Cracking Eggs: A Few Thoughts on Teaching Diversity
After watching this image and others similar in essence roll down my newsfeed, I thought I would take a few moments to address what I see as a ruinous flaw in teaching diversity this way. I understand the spirit of this activity, but it falls short of its intended goal. Teaching diversity in this manner is analogous to the clarion call for colorblindness being sounded by some of my well-intentioned, though misguided, friends.
It is quite easy to ignore or fail to recognize the power dynamic that is present and being exercised in the call for colorblindness. The call is usually sounded by an enlightened, caring soul who so happens to be a member of a majority, non-marginalized group. The conversation usually goes something like this:
“The United States isn’t perfect, but we have made tremendous progress.”
“Talking about race, religion, and stuff like that only keeps tension stirred up. We just need to see people for what’s on the inside.”
“You mean intestines and such?”
“Funny. We need to realize we are all human and the same.”
“Ok. Would you apply that same principle to your marriage—ignore the differences and wait for things to get better?
Seriously, let’s think about this. My wife walks into the living room and says I have done/am doing something that hurts and offends her. I respond, “we just need to put our differences aside and move forward.” In that one line, I have dismissed her and communicated that her feelings and hurt are not valid. Do you think things will get better? Clearly, the answer is no. So, why try this with issues of diversity?
The problem is not that we see difference; it’s how we respond once we recognize difference. To teach diversity in the cracked-egg manner ignores how our great nation has responded to difference in the past—slavery, Jim Crow, xenophobia, and Islamophobia to name a few. It serves as a deflection from having serious conversations about race and privilege. I doubt many remotely rational citizens would disagree that there is no internal difference between our Muslim brothers and sisters; but I have no trouble finding individuals—post the latest attacks on Paris—who have no trouble dispensing hate and fear wholesale toward this group.
I have had friends talk honestly about the trepidation they felt toward African Americans, particularly African American males, after they had their home burglarized. If we are all the same on the inside, what is it that resides within us that causes us to respond with anger and fear to entire people groups when we are offended by a single member of that group. How do we purge whatever this hate producing thing is so we can “love our neighbor as ourselves?”

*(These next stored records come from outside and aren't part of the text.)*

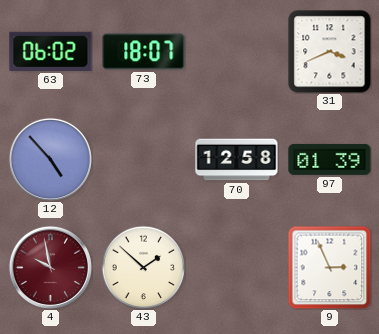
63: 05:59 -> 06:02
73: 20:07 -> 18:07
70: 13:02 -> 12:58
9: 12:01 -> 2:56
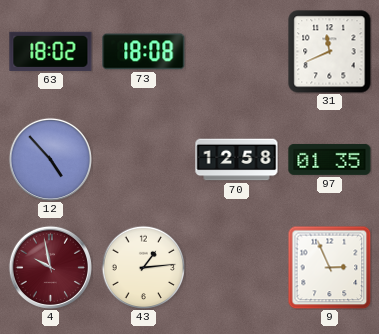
63: 06:02 -> 18:02
73: 18:07 -> 18:08
31: 3:41 -> 11:41
97: 01:39 -> 01:35
43: 1:52 -> 1:14
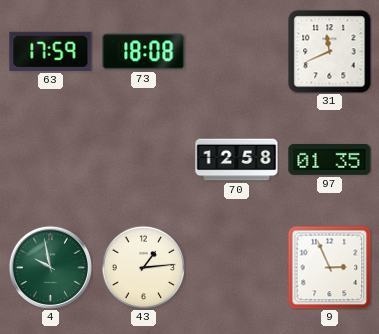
63: 18:02 -> 17:59
12: 4:53 -> none
4 dial: burgundy -> green
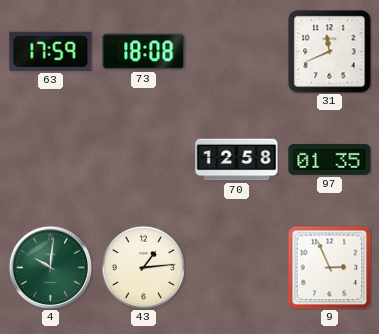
4: 9:58 -> 10:01
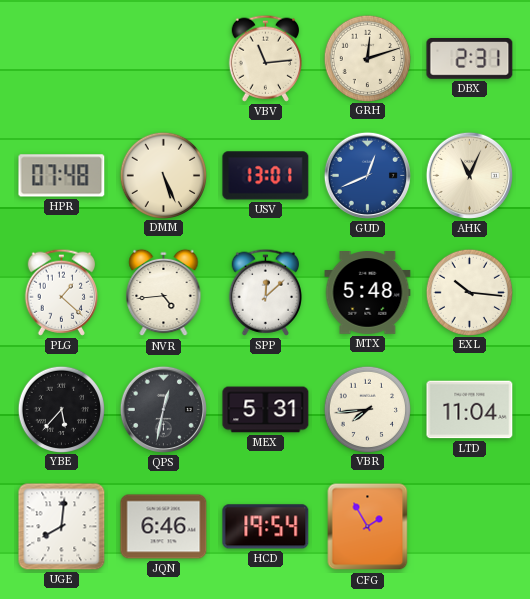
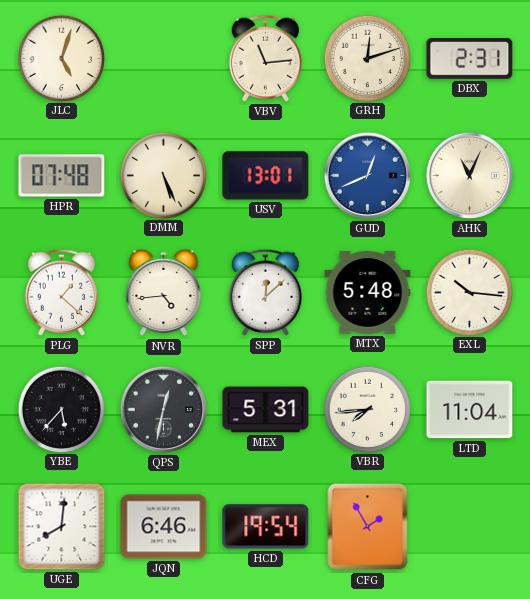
JLC: none -> 5:03
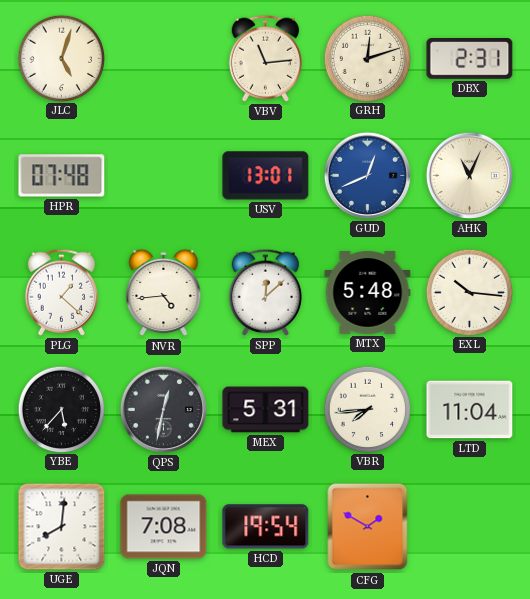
DMM: 5:26 -> none
JQN: 6:46 -> 7:08
CFG: 1:55 -> 1:50
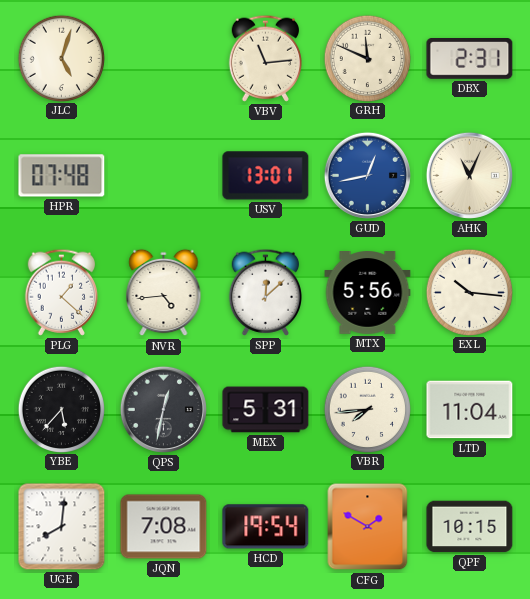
GRH: 12:12 -> 11:49
GUD: 12:41 -> 12:43
MTX: 5:48 -> 5:56
QPF: none -> 10:15
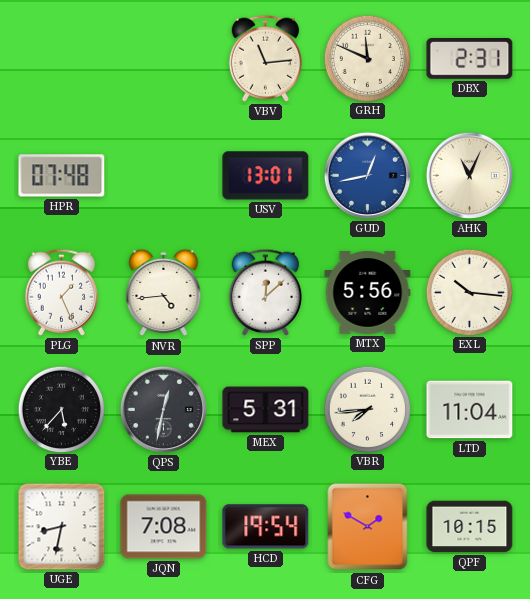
JLC: 5:03 -> none
PLG: 1:22 -> 1:26
UGE: 8:01 -> 8:32
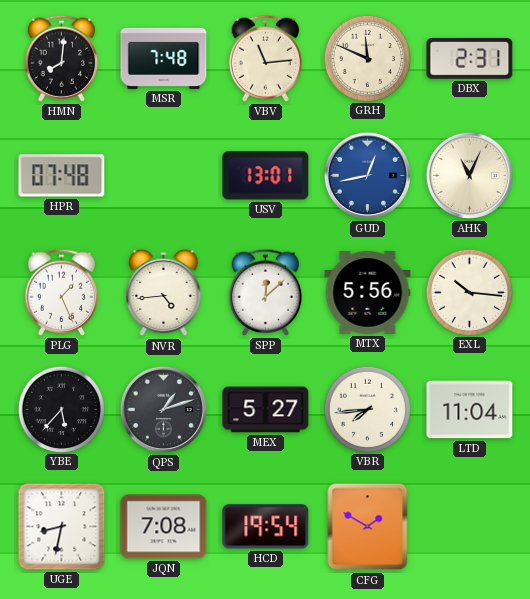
HMN: none -> 8:01
MSR: none -> 7:48
QPS: 12:32 -> 1:12
MEX: 5:31 -> 5:27
QPF: 10:15 -> none
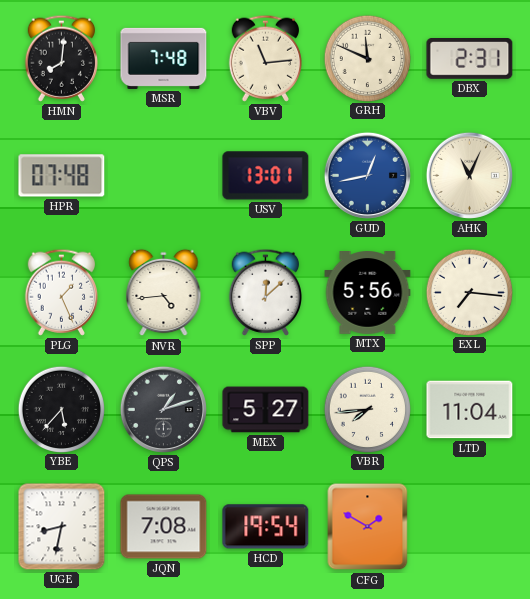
EXL: 10:16 -> 7:16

Colorblindness and ignoring difference is not the answer. We do not need less seeing; we need more seeing. The kind of seeing that moves beyond surface-level perceptions and misperceptions to soul-level understanding. This kind of observation cannot be achieved in isolation. It requires the lenses of others’ life experiences to help us see more clearly. Life experiences of those who do not think like, look like, act like, vote like, and live like us.
Think of the people in your inner circle, those who know your good and your bad. I’m talking about those who have seen your ugly cry, the ones you would if you needed gas money or bail money. Chances are, if you are like the majority of the American populace, you have surrounded yourself with others who are just like you. This is natural. We are most comfortable around those who are racially and socioeconomically similar to ourselves. Comfort is nice, but discomfort is essential to growth.
"Approximately 40 percent of white Americans and about 25 percent of non-white Americans are surrounded exclusively by friends of their own race..." - Reuters
It should then be of little surprise how heated the debate on race has become. Without relationships with individuals who are different than us, we do not reap the benefits of learning from their experiences and having our personal beliefs shaped by facts rather than rhetoric from political pundits and Facebook posts.
If adults are not having these meaningful conversations, chances are our students are not having them either.
We must move away from comfortable, isolated lives to lives that are shaped by the rich perspective others have to offer.
We must commit ourselves to respect and seeking to understand more than we seek to be understood.
We must stop listening with the intention of responding and begin listening with the intention of learning more.